Polygon RNN
Class: PolygonRNNPolygonizerProcessor
A neural-network-based approach using a recurrent network that sequentially predicts polygon vertices. Instead of deforming a contour, the model autoregressively generates the vertex sequence. This is the highest-accuracy method when the network has been trained on the target domain.
- Best for: highest accuracy when a trained PolygonRNN model is available.
- Used together with
PolygonRNNInferenceProcessor. - Does not require a crossfield; operates on cropped bounding-box images.
polygonizer:
_target_: pytorch_segmentation_models_trainer.tools.polygonization.polygonizer.PolygonRNNPolygonizerProcessor
config:
tolerance: 0.0 # vertex simplification tolerance (0 = no simplification)
grid_size: 28 # internal grid resolution for vertex prediction
min_area: 10.0 # minimum polygon area in pixels
data_writer:
_target_: pytorch_segmentation_models_trainer.tools.data_handlers.data_writer.VectorFileDataWriter
output_file_path: /output/polygons_rnn.geojson
driver: GeoJSON
Method Comparison
| Method | Speed | Boundary Quality | Requires crossfield | Use Case |
|---|---|---|---|---|
| Simple | Fast | Low | No | Quick prototyping, regular shapes |
| ACM | Slow | High (smooth) | Yes | Organic shapes, curved boundaries |
| ASM | Slow | High (sharp) | Yes | Buildings, rectilinear structures |
| Polygon RNN | Medium | Highest (learned) | No | High-accuracy with trained model |
Output Writers
The data_writer field inside each polygonizer config controls output format.
GeoJSON File
data_writer:
_target_: pytorch_segmentation_models_trainer.tools.data_handlers.data_writer.VectorFileDataWriter
output_file_path: /output/buildings.geojson
driver: GeoJSON
Shapefile
data_writer:
_target_: pytorch_segmentation_models_trainer.tools.data_handlers.data_writer.VectorFileDataWriter
output_file_path: /output/buildings.shp
driver: ESRI Shapefile
PostGIS Database
data_writer:
_target_: pytorch_segmentation_models_trainer.tools.data_handlers.data_writer.VectorDatabaseDataWriter
user: postgres
password: secret
database: geodata
host: localhost
port: 5432
sql: "SELECT id, geom FROM buildings"

**Extracted information**

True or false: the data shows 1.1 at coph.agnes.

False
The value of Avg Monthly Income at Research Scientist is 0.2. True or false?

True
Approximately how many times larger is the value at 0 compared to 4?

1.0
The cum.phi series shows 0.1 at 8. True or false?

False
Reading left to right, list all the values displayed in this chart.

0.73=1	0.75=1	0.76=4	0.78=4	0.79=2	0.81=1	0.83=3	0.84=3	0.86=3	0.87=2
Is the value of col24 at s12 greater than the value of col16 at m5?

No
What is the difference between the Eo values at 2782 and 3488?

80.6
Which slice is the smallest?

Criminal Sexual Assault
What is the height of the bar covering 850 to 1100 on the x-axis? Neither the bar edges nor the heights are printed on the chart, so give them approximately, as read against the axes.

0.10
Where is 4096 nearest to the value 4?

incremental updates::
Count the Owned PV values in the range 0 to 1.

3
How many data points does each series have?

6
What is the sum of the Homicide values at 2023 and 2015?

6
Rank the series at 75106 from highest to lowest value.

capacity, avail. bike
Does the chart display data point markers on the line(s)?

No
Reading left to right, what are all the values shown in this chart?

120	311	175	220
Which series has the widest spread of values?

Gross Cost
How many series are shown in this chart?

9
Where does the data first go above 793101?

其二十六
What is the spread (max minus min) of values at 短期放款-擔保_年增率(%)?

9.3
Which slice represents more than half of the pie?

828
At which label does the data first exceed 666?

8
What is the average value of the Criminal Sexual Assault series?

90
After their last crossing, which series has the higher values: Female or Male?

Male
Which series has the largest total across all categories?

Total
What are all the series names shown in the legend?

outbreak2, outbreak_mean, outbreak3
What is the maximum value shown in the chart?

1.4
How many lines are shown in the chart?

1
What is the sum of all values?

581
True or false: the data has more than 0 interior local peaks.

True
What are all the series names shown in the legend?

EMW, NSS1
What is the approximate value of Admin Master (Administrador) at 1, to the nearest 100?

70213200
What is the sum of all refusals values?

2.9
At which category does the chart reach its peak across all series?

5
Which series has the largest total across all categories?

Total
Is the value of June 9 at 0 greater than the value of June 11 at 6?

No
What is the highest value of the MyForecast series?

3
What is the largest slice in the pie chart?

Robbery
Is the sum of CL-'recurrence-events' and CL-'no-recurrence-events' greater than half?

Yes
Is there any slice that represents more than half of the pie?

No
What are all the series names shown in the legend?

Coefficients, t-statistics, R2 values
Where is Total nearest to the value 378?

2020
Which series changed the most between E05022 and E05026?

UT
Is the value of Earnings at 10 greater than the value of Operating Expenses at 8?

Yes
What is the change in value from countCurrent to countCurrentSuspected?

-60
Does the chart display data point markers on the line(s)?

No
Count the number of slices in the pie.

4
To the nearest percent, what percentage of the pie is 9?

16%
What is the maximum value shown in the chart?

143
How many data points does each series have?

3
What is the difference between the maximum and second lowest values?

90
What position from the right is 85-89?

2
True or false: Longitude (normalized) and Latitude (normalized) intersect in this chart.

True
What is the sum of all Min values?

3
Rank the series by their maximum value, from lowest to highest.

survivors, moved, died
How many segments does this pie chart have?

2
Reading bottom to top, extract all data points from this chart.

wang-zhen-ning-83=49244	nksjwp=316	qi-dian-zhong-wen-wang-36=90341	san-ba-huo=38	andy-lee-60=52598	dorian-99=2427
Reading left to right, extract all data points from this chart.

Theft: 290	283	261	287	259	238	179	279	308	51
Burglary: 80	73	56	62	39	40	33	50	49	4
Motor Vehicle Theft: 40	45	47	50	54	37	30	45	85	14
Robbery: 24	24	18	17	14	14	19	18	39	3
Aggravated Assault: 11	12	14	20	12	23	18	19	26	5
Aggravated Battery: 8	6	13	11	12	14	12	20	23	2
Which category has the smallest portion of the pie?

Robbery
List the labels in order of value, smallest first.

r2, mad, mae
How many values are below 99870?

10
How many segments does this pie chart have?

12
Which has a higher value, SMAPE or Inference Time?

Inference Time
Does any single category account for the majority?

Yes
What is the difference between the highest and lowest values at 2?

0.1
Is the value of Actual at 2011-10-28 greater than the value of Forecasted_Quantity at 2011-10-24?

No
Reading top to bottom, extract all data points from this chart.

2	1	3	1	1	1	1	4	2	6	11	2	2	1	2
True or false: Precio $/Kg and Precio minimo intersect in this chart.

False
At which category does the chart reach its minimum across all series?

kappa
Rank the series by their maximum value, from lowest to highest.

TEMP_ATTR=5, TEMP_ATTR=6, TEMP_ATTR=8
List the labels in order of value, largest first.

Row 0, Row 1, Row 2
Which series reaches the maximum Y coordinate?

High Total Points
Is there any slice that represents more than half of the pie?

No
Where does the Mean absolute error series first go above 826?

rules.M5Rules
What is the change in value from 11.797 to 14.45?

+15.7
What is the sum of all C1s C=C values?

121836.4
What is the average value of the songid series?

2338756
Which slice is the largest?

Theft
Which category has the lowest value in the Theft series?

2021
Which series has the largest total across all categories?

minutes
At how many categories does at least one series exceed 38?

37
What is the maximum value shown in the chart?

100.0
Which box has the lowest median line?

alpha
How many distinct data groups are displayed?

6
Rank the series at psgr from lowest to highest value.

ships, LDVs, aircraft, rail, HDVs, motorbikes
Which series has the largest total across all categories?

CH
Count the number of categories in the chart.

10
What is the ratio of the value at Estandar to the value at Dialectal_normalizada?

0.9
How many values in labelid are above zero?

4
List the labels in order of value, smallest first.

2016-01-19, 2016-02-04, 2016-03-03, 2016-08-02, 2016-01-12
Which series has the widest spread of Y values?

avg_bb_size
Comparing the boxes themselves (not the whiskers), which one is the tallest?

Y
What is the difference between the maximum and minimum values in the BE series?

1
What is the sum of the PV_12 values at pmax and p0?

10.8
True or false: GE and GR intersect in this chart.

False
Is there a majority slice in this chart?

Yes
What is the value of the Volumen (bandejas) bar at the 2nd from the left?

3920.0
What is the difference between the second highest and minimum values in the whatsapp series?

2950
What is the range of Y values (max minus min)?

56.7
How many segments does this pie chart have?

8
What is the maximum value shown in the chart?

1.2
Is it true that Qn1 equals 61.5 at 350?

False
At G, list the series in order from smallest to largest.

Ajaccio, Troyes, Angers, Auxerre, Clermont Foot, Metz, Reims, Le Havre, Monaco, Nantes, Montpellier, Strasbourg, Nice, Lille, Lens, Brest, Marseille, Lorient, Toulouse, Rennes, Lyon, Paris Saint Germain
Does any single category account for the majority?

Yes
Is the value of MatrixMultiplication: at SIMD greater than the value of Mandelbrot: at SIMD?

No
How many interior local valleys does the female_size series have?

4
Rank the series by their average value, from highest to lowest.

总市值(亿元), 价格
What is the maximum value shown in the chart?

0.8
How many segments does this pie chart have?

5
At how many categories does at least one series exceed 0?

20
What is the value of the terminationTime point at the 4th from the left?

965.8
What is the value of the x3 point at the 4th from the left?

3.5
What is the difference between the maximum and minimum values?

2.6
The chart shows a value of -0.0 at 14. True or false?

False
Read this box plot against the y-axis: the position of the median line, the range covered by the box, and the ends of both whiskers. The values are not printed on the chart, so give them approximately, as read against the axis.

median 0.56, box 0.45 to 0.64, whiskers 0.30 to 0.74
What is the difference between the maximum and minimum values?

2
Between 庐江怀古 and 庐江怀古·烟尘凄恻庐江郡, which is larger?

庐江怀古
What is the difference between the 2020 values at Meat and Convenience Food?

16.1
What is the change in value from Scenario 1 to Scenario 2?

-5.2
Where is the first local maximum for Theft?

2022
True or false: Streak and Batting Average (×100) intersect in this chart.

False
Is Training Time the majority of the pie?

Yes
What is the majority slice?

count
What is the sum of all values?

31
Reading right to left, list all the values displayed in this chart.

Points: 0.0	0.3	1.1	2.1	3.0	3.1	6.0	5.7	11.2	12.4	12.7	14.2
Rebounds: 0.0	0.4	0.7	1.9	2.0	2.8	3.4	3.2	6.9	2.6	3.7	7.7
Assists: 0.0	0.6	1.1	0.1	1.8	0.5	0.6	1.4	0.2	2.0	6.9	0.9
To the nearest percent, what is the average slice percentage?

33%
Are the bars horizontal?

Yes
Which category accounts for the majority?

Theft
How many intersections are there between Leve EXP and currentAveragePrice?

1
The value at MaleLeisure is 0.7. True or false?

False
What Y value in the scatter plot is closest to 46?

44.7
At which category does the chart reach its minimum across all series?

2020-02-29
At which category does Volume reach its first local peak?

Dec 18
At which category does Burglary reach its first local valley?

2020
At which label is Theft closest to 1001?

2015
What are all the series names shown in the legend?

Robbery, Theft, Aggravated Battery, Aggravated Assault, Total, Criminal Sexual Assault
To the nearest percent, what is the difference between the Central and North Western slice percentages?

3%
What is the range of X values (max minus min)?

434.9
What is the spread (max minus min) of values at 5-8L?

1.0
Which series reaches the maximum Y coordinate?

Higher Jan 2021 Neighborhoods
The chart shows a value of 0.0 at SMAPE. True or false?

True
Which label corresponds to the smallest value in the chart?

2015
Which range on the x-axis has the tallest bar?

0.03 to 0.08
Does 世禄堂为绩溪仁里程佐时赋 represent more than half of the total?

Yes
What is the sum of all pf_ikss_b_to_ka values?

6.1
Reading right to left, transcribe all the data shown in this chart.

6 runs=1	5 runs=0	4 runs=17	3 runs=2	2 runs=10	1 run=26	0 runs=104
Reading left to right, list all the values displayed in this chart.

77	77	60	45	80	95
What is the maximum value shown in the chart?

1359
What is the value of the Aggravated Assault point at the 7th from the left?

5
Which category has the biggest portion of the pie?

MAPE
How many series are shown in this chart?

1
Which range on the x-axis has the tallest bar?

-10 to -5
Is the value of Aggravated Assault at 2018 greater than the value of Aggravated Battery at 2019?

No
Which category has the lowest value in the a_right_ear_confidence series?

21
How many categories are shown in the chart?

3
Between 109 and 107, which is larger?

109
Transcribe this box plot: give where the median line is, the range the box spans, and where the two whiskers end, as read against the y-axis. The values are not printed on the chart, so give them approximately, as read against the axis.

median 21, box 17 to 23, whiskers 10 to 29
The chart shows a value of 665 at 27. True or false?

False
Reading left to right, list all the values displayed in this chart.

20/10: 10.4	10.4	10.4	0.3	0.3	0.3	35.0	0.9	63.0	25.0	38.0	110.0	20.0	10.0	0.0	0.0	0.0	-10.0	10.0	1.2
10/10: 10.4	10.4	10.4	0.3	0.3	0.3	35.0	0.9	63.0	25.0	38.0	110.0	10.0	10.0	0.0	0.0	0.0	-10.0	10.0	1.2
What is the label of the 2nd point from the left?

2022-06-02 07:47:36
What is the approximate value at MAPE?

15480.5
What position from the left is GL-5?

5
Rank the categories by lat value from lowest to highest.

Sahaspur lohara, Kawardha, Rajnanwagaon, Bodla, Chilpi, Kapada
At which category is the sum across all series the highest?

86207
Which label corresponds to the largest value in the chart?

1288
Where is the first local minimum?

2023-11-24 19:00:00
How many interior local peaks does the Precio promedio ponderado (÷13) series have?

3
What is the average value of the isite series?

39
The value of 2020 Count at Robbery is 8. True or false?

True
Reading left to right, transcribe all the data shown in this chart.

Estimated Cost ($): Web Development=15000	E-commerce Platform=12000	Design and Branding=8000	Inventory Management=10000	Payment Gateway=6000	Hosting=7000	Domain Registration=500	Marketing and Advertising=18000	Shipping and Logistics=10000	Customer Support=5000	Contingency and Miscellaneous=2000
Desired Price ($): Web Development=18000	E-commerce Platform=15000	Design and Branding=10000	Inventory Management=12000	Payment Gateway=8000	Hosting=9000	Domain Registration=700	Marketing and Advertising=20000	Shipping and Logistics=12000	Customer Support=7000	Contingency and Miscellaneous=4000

**What to produce**
Reproduce verbatim the portion of the polygonization documentation starting at "- Used together" and ending at "(0 = no simplification)".

**Solution for this exercise**
- Used together with
PolygonRNNInferenceProcessor. - Does not require a crossfield; operates on cropped bounding-box images.
polygonizer:
_target_: pytorch_segmentation_models_trainer.tools.polygonization.polygonizer.PolygonRNNPolygonizerProcessor
config:
tolerance: 0.0 # vertex simplification tolerance (0 = no simplification)